*** Selected text ***
When it Comes to Third Parties, Don’t Forget About Your Non-PII Data

Many moons ago when I was in internal audit a friend of mine who was an application manager within the same company brought me an interesting request; he wanted me to audit his application. I was a bit befuddled, and when I asked “why” he informed me that his application contained the formulations of all of the company’s sauces and similar products throughout the world. I asked him when the last time he was audited was and he quipped “never”.

This got me thinking as I started getting similar responses with regards to companies either delaying assessments – or flatly not performing assessments – of third party services providers (TPSPs) who may be receiving non-personally identifiable data.

Third parties receiving personally identifiable information (PII) data – which includes protected health information (PHI) and card holder/payment card industry (PCI) data – seem to be getting most, if not all, the attention of vendor risk managers due to regulatory or industry scrutiny. Such scrutiny is justifiable as breaches can bring on fines (if the entity is regulated), class-action lawsuits, severe reputational risk, and the like. However, this is still no reason to delay or flat-out ignore assessing TPSP’s not receiving PII. Sadly, I’ve witnessed many companies focus their efforts solely on customers/client data.

According to a recently published E&Y study (($FILE/EY-global-information-security-survey-2014.pdf)) fielding responses from 1,825 enterprises, careless employees, outdated security controls and use of cloud computing, were cited as the main areas that businesses said increased their risk exposure during the past 12 months. The study also noted that, “stealing intellectual property or data” was one of the top concerns relating to cyber threats companies need to contend with. You read that correctly, “intellectual property.”

Any TPSP coming in contact with what I call “CIPS” data – confidential (financial, compensation, other non-published data), intellectual property (copyrights, patents, trademarks, formulations), and/or strategic (mergers and acquisition plans, marketing initiatives) – should also be assessed on a periodic basis in the same manner as PII data. I can assure you many executives would worry about CISP data falling into the hands of a competitor due to an incident at a TSPS which caused it to either be exposed or missing due to inadequate controls. As witnessed recently, incidents with TPSPs having unauthorized access to data, access to unencrypted data, missing backups and flash drives, and the disappearance or stealing of stolen laptops continue to occur with upsetting regularity.
*** End of Selected text ***
- Task objective -
Write the next part of the above article on assessing third-party providers that handle non-PII data, starting right after its final sentence.
*** Extracted data ***
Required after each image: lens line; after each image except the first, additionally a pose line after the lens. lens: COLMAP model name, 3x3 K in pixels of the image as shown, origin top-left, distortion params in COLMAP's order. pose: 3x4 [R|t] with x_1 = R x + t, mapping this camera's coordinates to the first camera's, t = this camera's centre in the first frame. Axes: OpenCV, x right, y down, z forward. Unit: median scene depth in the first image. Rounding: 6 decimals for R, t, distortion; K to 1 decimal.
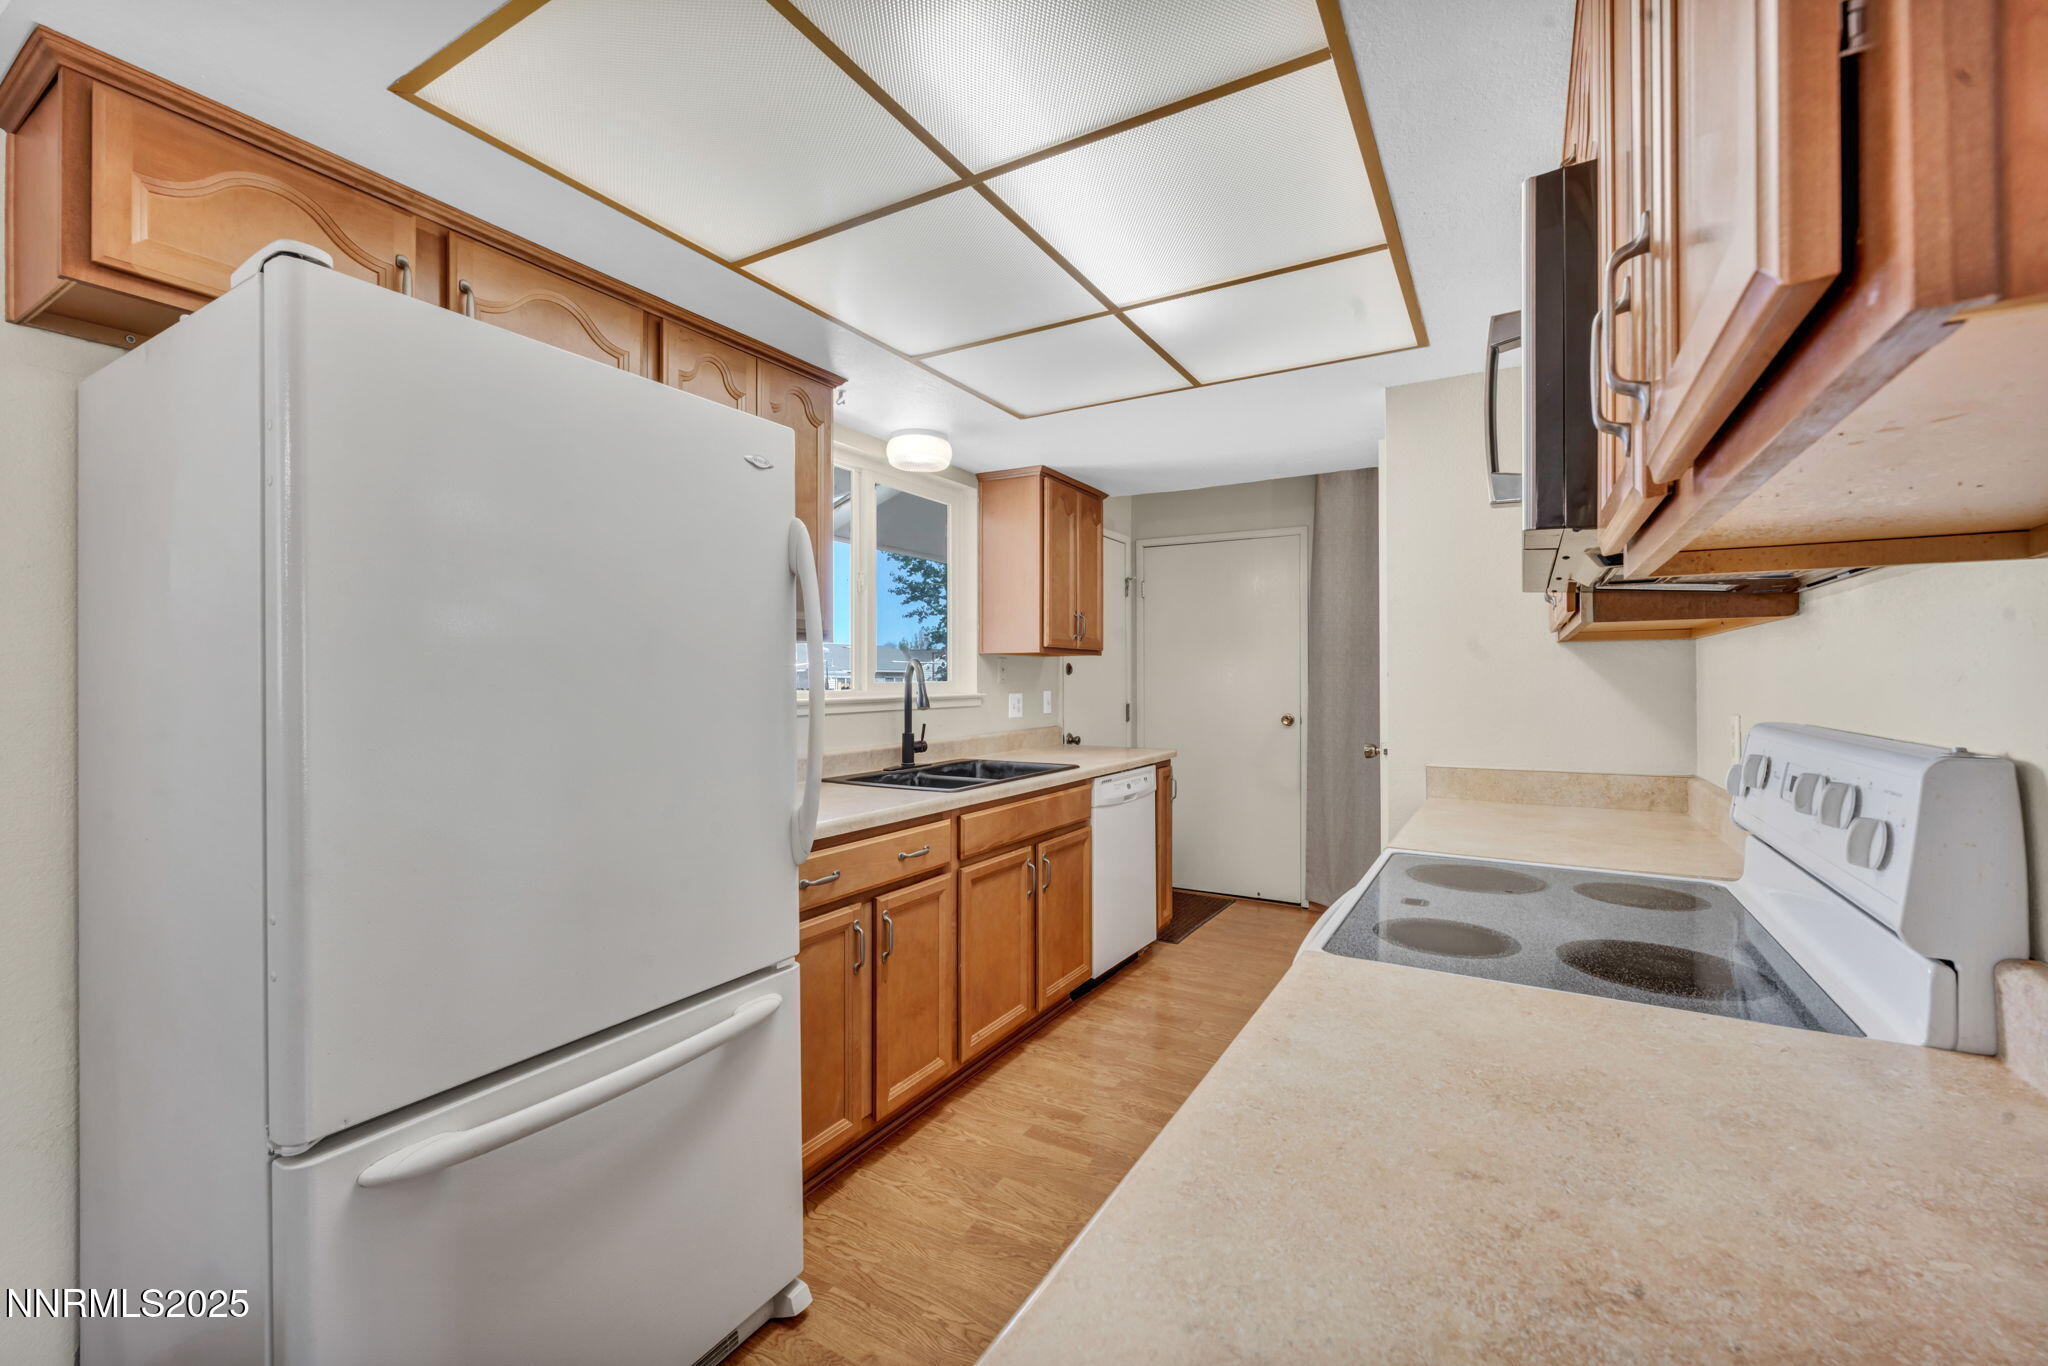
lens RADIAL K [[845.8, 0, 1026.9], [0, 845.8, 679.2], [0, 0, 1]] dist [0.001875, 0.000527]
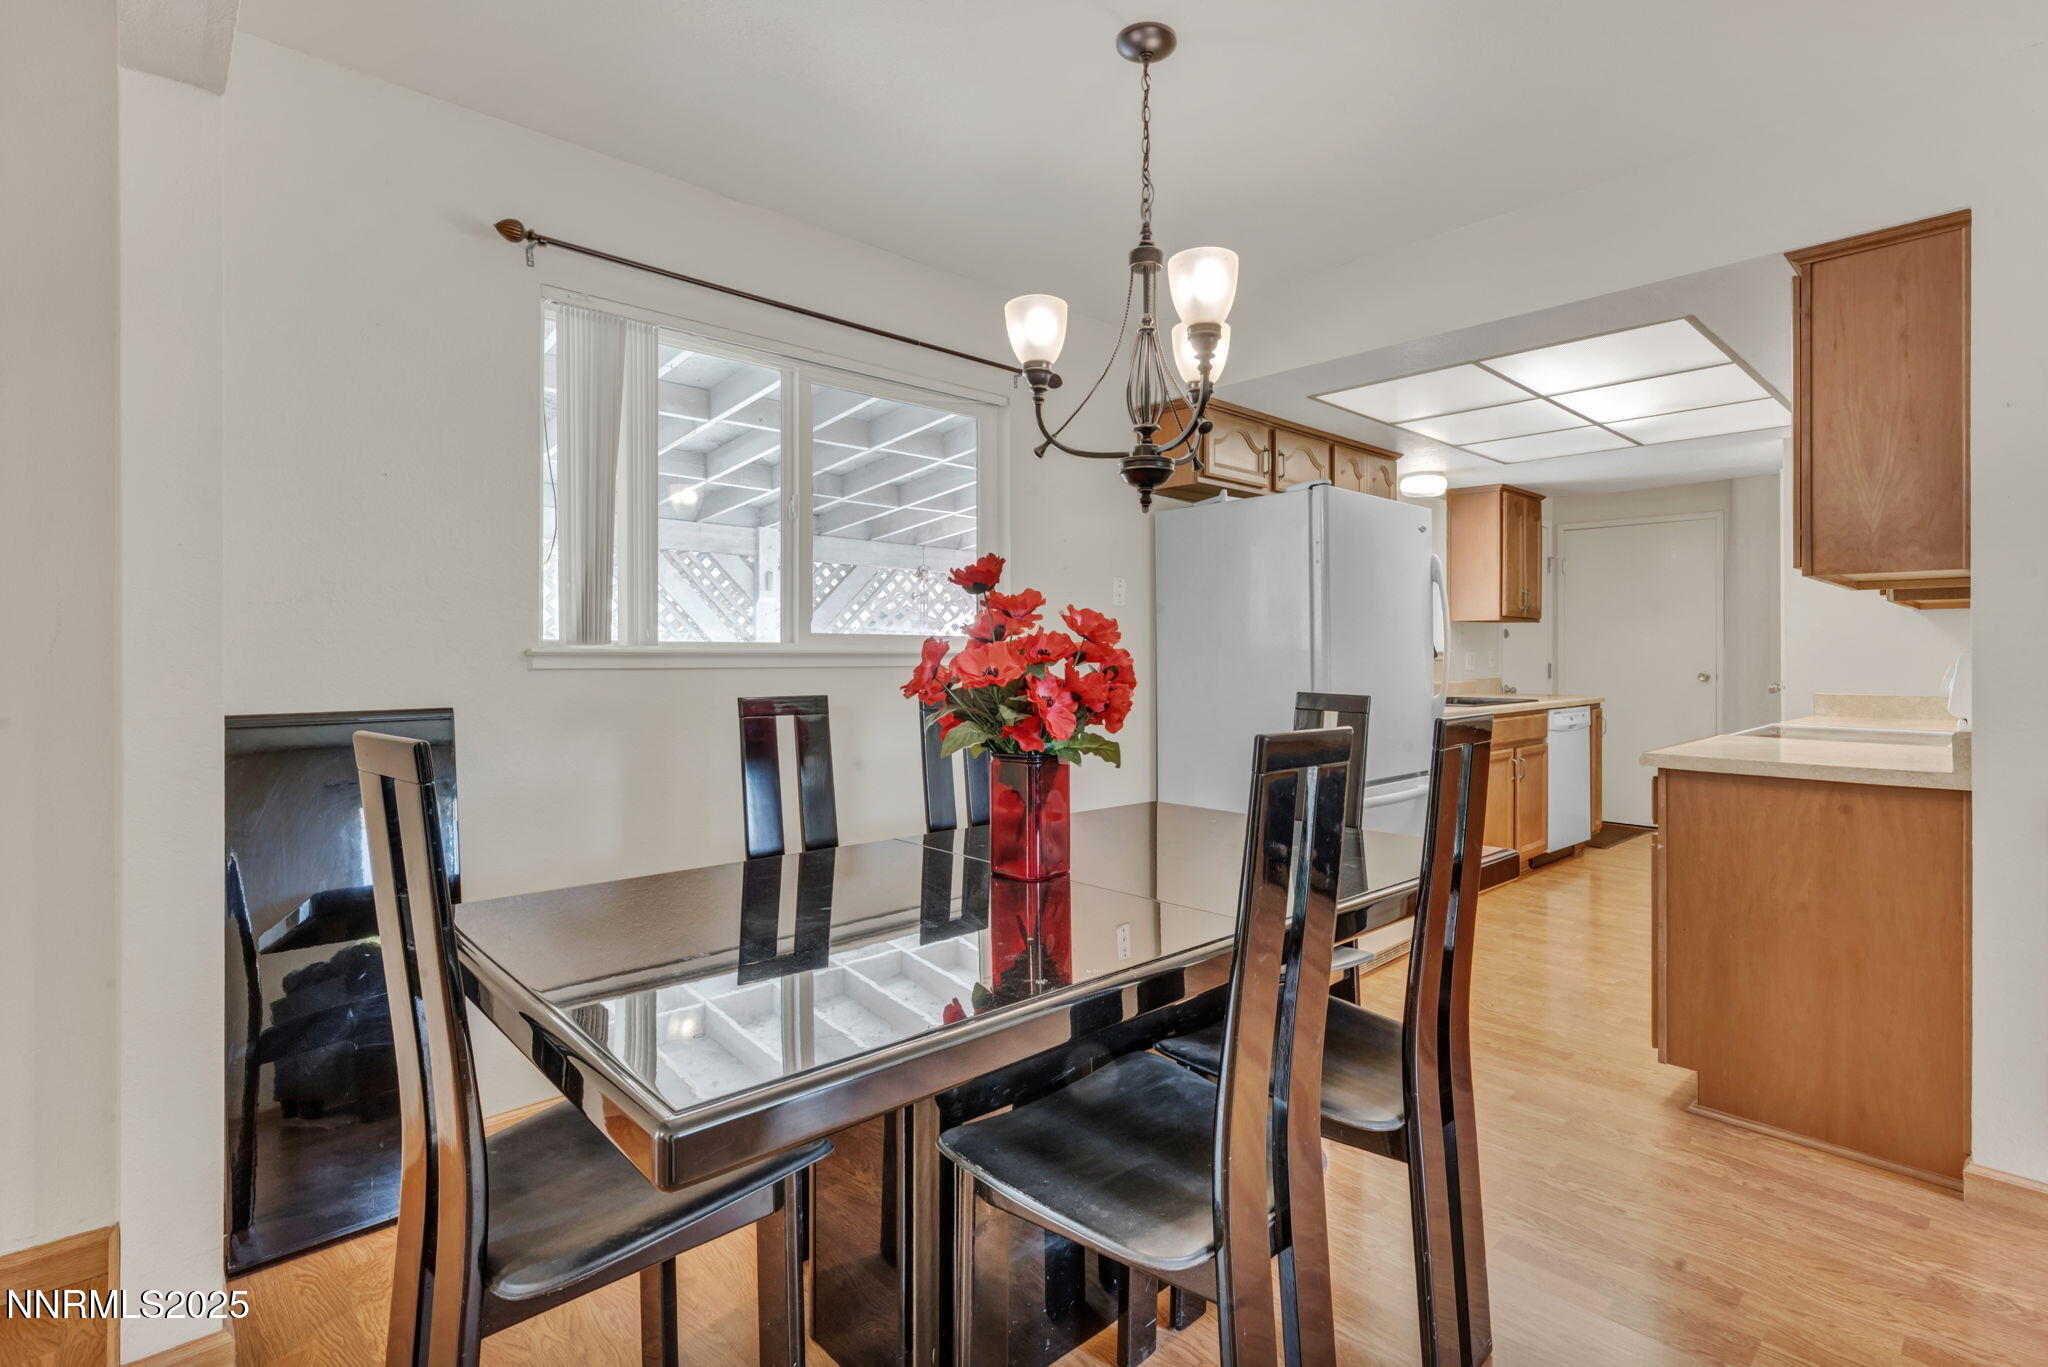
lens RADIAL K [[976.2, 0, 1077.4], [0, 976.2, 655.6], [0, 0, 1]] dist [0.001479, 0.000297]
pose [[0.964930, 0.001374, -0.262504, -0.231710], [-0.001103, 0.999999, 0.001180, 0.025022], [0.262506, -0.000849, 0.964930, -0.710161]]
*** End of Extracted data ***
*** Extracted data ***
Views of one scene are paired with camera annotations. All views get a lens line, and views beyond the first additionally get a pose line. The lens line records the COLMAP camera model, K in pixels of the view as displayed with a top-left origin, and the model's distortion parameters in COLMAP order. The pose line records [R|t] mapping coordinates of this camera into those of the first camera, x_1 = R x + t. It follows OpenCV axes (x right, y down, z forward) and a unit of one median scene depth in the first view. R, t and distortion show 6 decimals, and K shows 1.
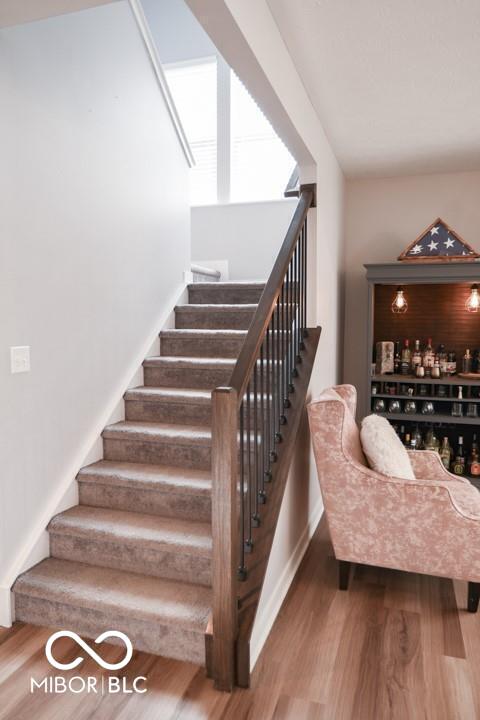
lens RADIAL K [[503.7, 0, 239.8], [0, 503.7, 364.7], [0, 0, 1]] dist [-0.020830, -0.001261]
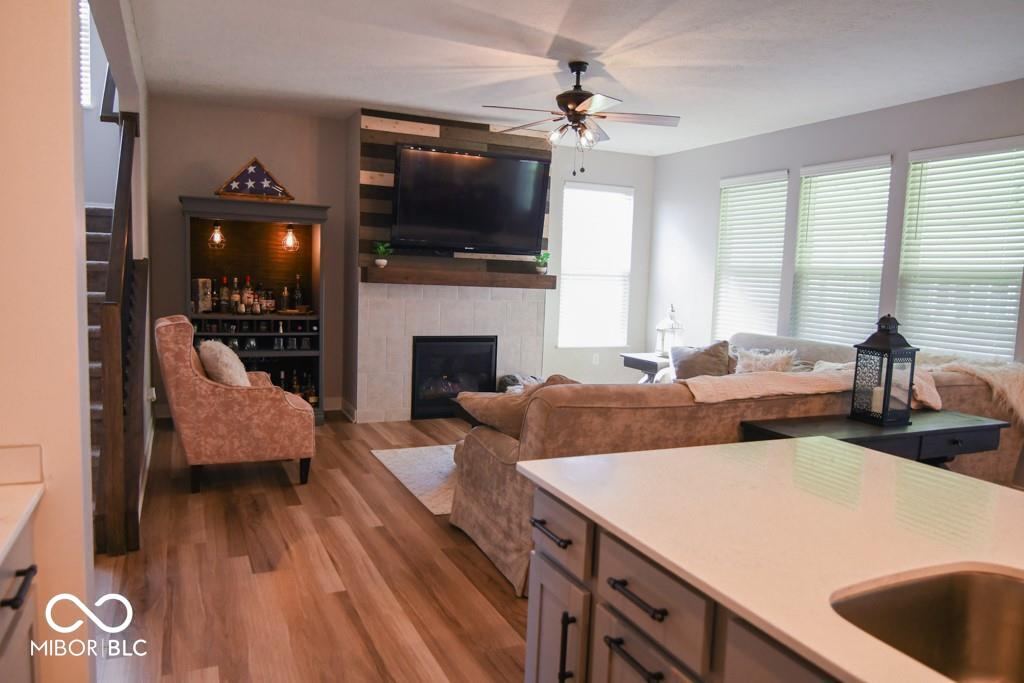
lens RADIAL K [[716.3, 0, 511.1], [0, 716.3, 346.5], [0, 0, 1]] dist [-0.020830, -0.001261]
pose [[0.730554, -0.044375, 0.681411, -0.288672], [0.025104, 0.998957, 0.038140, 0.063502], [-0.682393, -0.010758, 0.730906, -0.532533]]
*** End of Extracted data ***
- Exercise response -
To begin the discussion of frequency of reassessing your vendors handling CIPS data, one should consult the appropriate C-suite stakeholders, such as the chief officers in the information security, privacy, and legal offices. Once the frequency has been established the next step is to determine whether they should be assessed with the same scrutiny as those receiving PII data.

The Program Tools of the Shared Assessments Program are excellent in assisting in this regard.
The Standard Information Gathering (SIG) questionnaire – the standard for assessing overall privacy and security posture – is the trust component tool in your assessment arsenal. The SIG helps to ensure you are obtaining all of the information necessary to conduct an initial assessment of a TPSP’s IT, privacy, and data security controls.

The verify portion of the Program is the Agreed Upon Procedures (AUP), as it allows an assessor (whether internal or external) to validate the answers provided by the TPSP to your SIG questionnaire. If you choose to do this onsite, it also sets forth the risk controls areas to be assessed, as well as the procedures to be followed while conducting the assessment and the sampling procedures to use.
Third party organizations receiving your CIPS data should be under similar scrutiny as those receiving your PII data. As trends evidence, breaches to CIPS data is increasing, and the time has never been more critical to start reviewing your vendors privacy and security controls in handling such data.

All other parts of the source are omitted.